A while ago, I wrote about some of the positive aspects of being diagnosed with T1D. I’d also like to talk a bit about some of the everyday challenges I have encountered since my diagnosis. It’s important to discuss both sides of T1D, since anyone who is familiar with it knows that it is definitely not all sugar-coated rainbows and butterflies! Maybe some of these are relatable to you?
- Remembering everything
Needles, insulin, prescription refills, medical appointments, the list goes on and on. It is sometimes tough to remember everything that comes along with being diabetic. Writing everything down helps, but I still find myself leaving the house without enough test strips or misplacing my endo’s request for bloodwork on a semi-regular basis. Lists and phone reminders are a necessity.

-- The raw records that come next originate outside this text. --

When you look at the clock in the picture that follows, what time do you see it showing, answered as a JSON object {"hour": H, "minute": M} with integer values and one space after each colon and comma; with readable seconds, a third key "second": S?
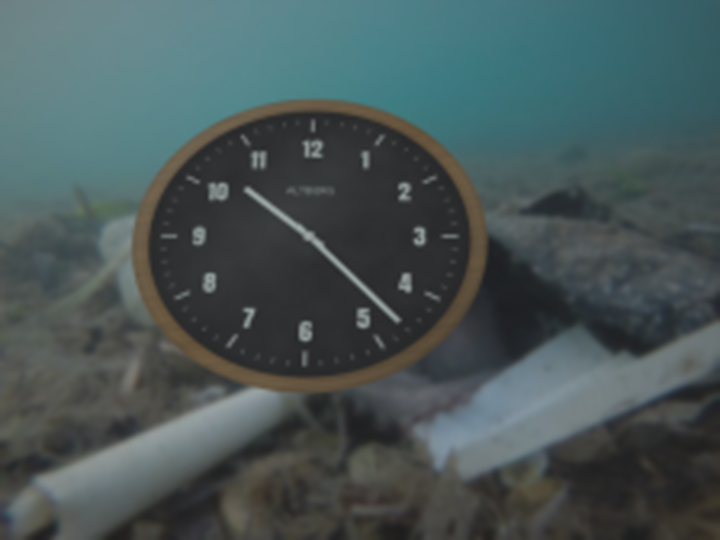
{"hour": 10, "minute": 23}
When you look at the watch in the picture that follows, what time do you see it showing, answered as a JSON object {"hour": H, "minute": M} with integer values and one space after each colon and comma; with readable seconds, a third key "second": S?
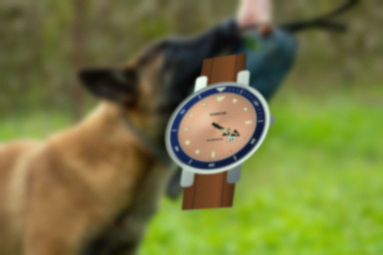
{"hour": 4, "minute": 20}
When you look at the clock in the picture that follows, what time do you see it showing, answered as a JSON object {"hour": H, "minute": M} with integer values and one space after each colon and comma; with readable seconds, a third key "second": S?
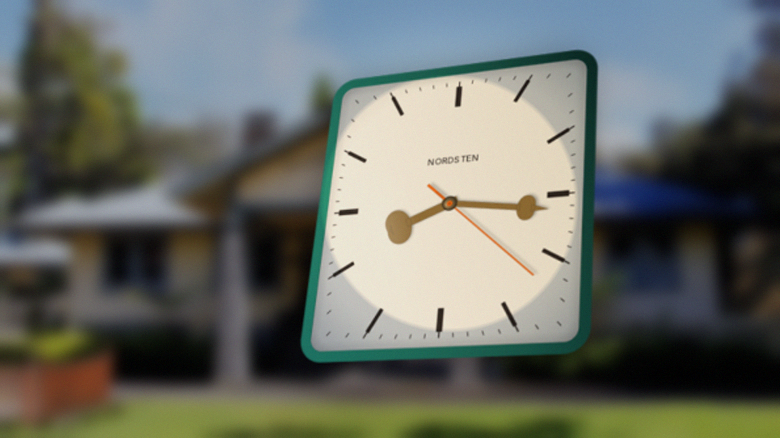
{"hour": 8, "minute": 16, "second": 22}
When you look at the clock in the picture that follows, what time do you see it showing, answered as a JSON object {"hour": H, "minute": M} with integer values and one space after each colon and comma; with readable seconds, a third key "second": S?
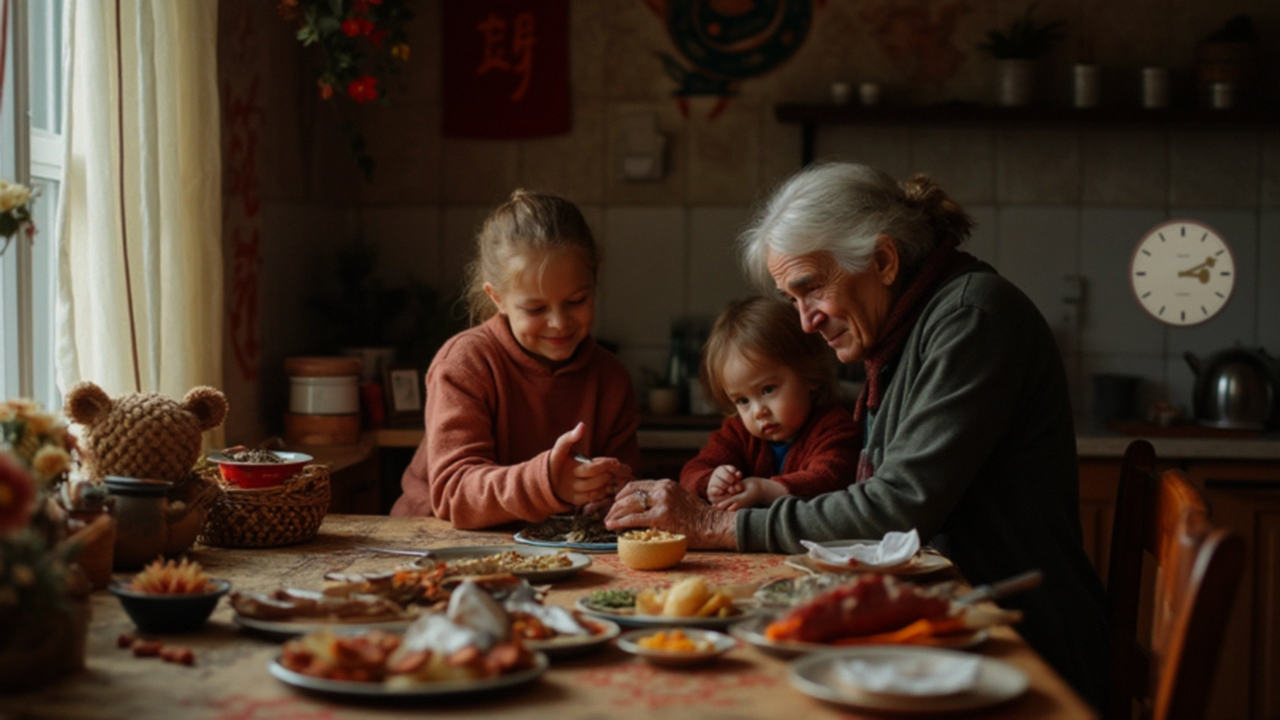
{"hour": 3, "minute": 11}
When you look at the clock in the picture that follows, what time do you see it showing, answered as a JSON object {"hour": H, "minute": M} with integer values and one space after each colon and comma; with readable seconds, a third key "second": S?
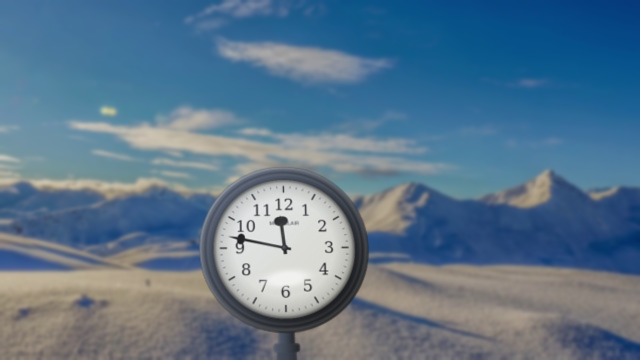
{"hour": 11, "minute": 47}
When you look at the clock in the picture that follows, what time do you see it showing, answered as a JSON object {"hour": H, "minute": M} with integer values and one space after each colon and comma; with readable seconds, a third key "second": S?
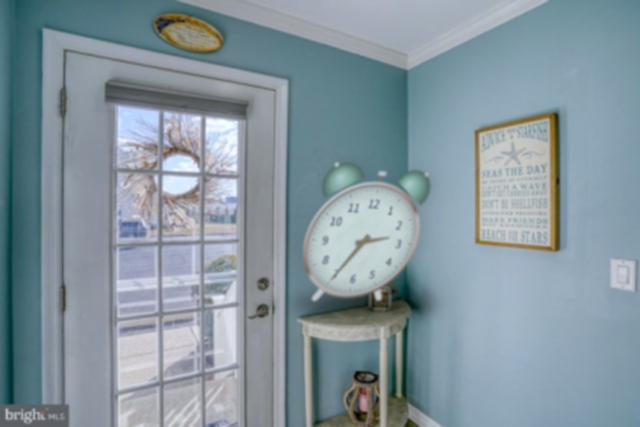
{"hour": 2, "minute": 35}
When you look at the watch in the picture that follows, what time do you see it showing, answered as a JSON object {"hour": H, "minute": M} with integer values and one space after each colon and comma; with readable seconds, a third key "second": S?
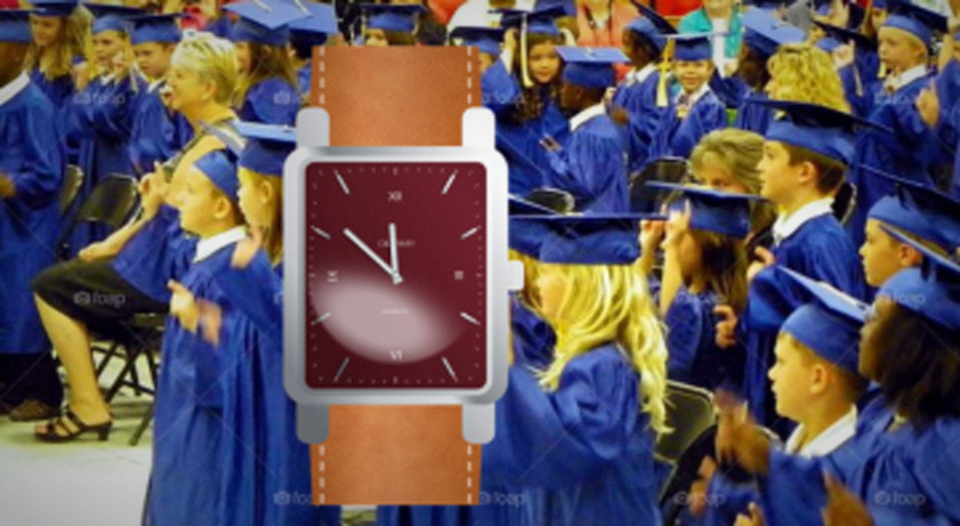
{"hour": 11, "minute": 52}
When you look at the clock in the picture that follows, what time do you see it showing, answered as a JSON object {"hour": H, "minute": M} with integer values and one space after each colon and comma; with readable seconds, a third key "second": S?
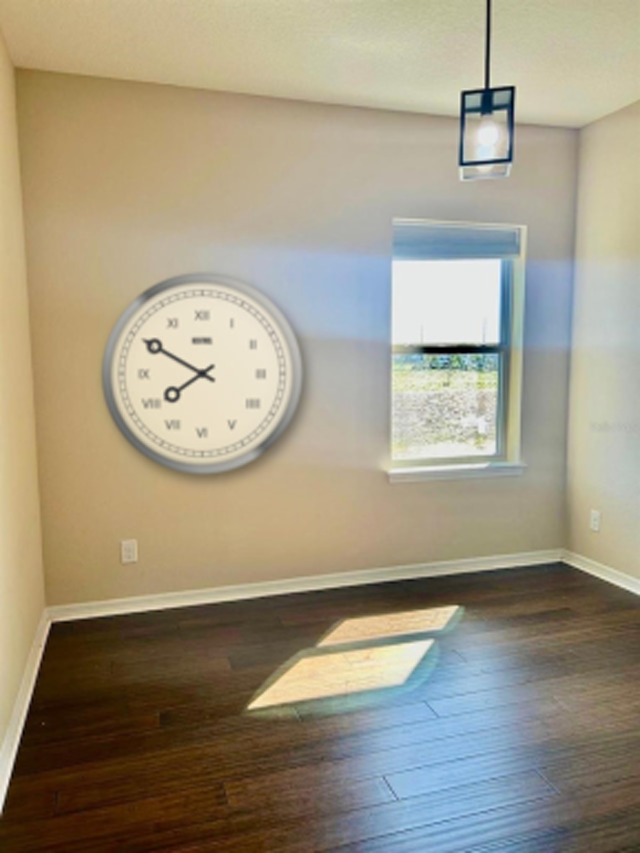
{"hour": 7, "minute": 50}
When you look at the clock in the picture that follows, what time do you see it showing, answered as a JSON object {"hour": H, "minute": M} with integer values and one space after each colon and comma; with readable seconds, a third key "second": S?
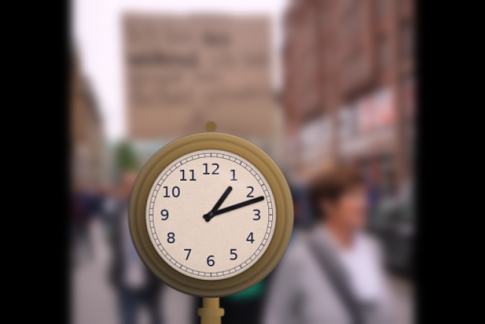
{"hour": 1, "minute": 12}
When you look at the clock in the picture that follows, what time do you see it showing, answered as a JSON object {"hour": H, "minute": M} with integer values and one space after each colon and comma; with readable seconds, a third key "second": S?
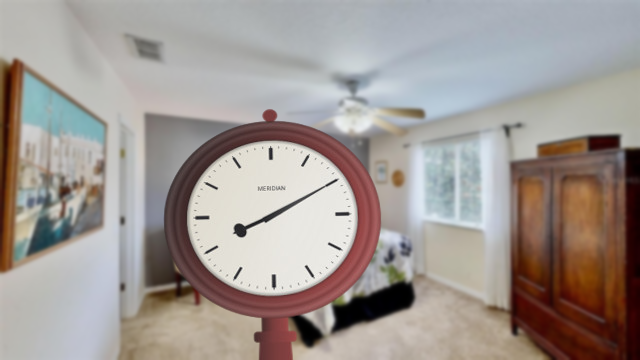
{"hour": 8, "minute": 10}
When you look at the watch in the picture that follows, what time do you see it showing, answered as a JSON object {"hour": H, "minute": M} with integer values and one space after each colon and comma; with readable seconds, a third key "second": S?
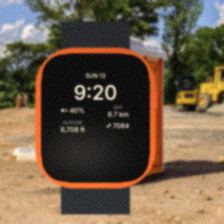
{"hour": 9, "minute": 20}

I cannot go shopping for anything without having my blood sugars plummet and then forgetting why I was at the store, what I was shopping for, and don’t even ask me to try and make a decision on which shoes look better. I’ve also left the grocery store with some pretty questionable food combinations, and without what I came there to get in the first place. When I treat the low and rest for a bit, I find I am usually too drained to continue with my shopping trip and just give up. I find I always need to shop with a list and having a buddy to help me avoid making fashion catastrophes is a necessity.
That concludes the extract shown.